Passage provided start

Fedora will be taking part in a general Outreach Program for Women from January 2 through April 2, 2013. This program is an internship program specifically targeted at women: our goal is to increase womens' participation in Fedora. This is a continuation of the very successful GNOME Outreach Program for Women and we are running the program in conjunction with GNOME and other prominent open source projects. You may read more about the background of this program at that site.

Schedule

  • October 1: program announced and application form made available
  • October 1 - November 11: applicants need to get in touch with at least one project and make a contribution to it
  • November 11: application deadline
  • November 25: accepted participants announced
  • December 10 - March 10: internship period

FOR PARTICIPANTS

About Fedora

Fedora is a Linux-based free software operating system. You can use Fedora in addition to, or instead of, other operating systems such as Microsoft Windows™ or Mac OS X™. The Fedora operating system is completely free of cost for you to enjoy and share.

The Fedora Project is the name of a worldwide community of people who love, use, and build free software. We want to lead in the creation and spread of free code and content by working together as a community. Fedora is sponsored by Red Hat, the world's most trusted provider of open source technology. Red Hat invests in Fedora to encourage collaboration and incubate innovative new free software technologies.

We believe in the value of free software, and fight to protect and promote solutions anyone can use and redistribute. Not only is the Fedora operating system made from free software, but we use free software exclusively to provide it to you. The website you are reading this on right now, in fact, is made from free software and serves millions of people every month.

Passage provided end
Given records start

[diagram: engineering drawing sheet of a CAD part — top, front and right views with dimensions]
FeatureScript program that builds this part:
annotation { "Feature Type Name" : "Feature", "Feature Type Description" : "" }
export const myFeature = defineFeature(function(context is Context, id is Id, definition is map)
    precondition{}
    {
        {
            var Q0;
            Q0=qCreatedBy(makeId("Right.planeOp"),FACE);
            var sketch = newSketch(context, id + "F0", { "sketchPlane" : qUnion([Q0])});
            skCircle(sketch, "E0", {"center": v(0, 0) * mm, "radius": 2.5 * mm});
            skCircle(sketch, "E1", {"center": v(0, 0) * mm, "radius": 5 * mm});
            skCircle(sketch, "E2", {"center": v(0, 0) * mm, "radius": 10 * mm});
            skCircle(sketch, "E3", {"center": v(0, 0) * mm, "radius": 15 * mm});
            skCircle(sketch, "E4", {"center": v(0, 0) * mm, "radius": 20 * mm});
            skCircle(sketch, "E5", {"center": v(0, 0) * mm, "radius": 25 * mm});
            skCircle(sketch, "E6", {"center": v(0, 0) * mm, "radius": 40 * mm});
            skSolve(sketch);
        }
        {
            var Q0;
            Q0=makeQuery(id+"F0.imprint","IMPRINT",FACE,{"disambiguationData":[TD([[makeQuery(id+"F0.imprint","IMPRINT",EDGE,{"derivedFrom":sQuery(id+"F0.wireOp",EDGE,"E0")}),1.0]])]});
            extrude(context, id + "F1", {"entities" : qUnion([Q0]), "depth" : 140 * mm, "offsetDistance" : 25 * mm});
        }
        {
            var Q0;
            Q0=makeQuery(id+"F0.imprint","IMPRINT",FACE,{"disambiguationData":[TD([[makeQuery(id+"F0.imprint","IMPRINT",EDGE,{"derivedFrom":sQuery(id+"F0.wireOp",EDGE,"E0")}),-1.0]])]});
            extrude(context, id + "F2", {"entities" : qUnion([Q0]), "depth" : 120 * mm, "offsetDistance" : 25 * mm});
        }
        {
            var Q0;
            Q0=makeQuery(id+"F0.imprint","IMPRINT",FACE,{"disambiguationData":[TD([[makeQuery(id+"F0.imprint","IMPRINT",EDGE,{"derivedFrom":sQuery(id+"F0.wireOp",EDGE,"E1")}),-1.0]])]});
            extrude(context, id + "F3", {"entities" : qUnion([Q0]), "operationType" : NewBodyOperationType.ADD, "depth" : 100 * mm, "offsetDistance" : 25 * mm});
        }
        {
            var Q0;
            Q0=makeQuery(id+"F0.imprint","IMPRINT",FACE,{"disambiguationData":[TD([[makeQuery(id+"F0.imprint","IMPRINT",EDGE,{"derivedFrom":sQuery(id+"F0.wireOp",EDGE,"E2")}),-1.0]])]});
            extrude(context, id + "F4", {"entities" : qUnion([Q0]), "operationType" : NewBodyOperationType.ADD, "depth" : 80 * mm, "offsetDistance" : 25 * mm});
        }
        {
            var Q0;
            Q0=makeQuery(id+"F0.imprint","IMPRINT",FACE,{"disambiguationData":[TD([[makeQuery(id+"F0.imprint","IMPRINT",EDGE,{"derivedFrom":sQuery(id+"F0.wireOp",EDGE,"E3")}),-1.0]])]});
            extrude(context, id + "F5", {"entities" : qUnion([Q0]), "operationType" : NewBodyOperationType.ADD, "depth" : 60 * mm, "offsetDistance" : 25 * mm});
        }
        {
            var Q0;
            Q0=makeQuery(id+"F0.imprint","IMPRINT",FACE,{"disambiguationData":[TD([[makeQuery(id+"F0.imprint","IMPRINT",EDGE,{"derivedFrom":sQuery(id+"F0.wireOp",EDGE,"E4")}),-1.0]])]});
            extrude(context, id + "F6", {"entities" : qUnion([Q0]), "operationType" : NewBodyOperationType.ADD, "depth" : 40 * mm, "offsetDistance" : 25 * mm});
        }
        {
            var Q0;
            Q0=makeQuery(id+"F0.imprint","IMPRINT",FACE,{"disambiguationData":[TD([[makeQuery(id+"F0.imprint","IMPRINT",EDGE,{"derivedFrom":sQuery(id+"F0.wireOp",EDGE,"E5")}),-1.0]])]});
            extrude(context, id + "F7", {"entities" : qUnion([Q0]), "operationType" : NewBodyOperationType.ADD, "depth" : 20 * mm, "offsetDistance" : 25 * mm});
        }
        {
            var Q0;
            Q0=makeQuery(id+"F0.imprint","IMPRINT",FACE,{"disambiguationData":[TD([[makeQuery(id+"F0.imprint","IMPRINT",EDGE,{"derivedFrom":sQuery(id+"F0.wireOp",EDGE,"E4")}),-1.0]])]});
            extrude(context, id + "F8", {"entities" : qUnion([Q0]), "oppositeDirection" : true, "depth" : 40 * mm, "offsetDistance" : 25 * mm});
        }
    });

Given records end

- Required tasks:
A. According to the passage on Fedora's Outreach Program for Women, which company sponsors Fedora?
B. Resume the passage on Fedora's Outreach Program for Women, starting right after its final sentence.

- Per-task answers:
A. Red Hat sponsors Fedora.

B.
We also believe in the power of collaboration. Our contributors work with free software project teams around the world we call "upstream." They create much of the software found in Fedora. We collaborate closely with them so everyone can benefit from our work, and get access to improvements as soon as possible. By working in the same direction as these project teams, we can ensure that free software works better together, and provides the best experience for users. We also can include improvements quickly, which helps not only users, but the upstream as well.

Contact Information

If you have Fedora-specific questions at any point during the application process, you are welcome to email them to women-outreach@lists.fedoraproject.org or ask them on the #fedora-women IRC channel on irc.freenode.org . It's easy to connect to IRC, and you can learn all about the use of IRC in Fedora and the different applications you can use to connect. The information about project-specific IRC channels and mentors' IRC nicks and e-mails is available in the list of Fedora projects and mentors for them.

Choose a Project

Take a look at the list of various Fedora projects and the mentors listed for them below.

You will need to decide which project or projects you are most interested in working on and make the required small contribution to it with the help of a mentor. The following things can help you with your decision:

  • Read the project's wiki page on the Fedora wiki or on its Fedora Hosted project page.
  • Lurk on the project's IRC channel
  • Especially if you are applying for a software development internship, build the code for the project and run it to check out its latest capabilities (the wiki usually has the instructions for doing this, but don't hesitate twice to ask the project's mentor or people on IRC for help if you encounter any problems)
  • Look at the open bugs for the project in Bugzilla under the 'Fedora' product.
  • Look at the recent changes in the project's Git repository
  • Read the recent discussion on the project's mailing list.
  • Read the blogs of the project's mentor and other project contributors (you can learn who they are when looking at the Git repository). Many Fedora project contributor blogs are aggregated at Planet Fedora.
  • Introduce yourself to the project's mentor and discuss what your tasks during the internship program would be

Feel free to let us know if you would like to work on a project that is not listed on the projects page and we will try to find a possible mentor for that project.

MENTORS AND PROJECTS

Here is a list of some nice folks in Fedora who can help you make your first contribution as part of the Outreach Program for Women.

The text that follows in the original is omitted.